I have a basic question, mainly about the similarities and differences between Data Science and Machine Learning. When I put it up on StackOverflow, someone want to delete my post because he pointed out that my question is a question unrelated to programming. Fine. And then I went to this site and I put forward the question, some people voted down it again. After that I entered Computer Science but found there was not the label of data science on that at all. So I am wondering where can I post it so as to get kindly answers?
On top of that, I have a suggestion, could you Stack Exchange provide suggested sites to those who posted inappropriate questions or move the posts to correct sites automatically so that they do not have to find one from overall 175 sites? This is definitely an inefficient process and a pure waste of time.
This is my question (I am not going to ask here, please do not say I am out of topic).
Recently I took part in an online project about Data Science, I learned some frameworks such as Pandas, Numpy and Sklearn, some basic knowledge, like kNN, Linear Regression, Regularization, Logistic Regression and Classification/Regression Trees.

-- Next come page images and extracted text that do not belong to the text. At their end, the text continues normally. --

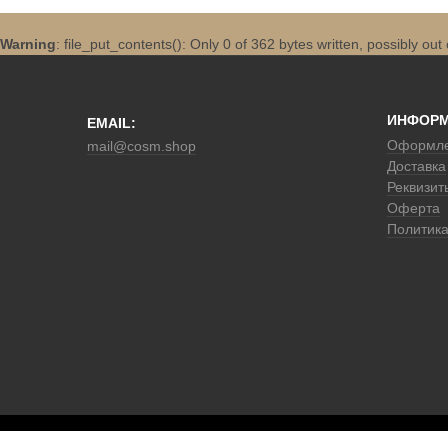
Warning
: file_put_contents(): Only 0 of 362 bytes written, possibly out
ИНФОР
EMAIL:
Оформле
mail@cosm.shop
Доставка
Реквизит
Оферта
Политик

Although I have finished the course, I am still having a hard time writing my resume for an application of MS, describing the relationship between what I have learned with Artificial Intelligence, or Machine Learning. Since I am going to pursue the field of AI, how can I figure out the similarities between DS and ML/AI so as to express my previous work?
Besides, A couple of days ago, I glanced over Coursera and found the Machine Learning course provided by Professor Andrew Ng is extremely similar to my previous course except Neural Networks. My course did not cover that. So I am confused about what are the differences between DS and ML/AI.
In a nutshell, there are three questions, the link between what I have learned with Machine Learning and the similarites and differences between DS and ML/AI. I hope that my questions do not make you overwhelmed.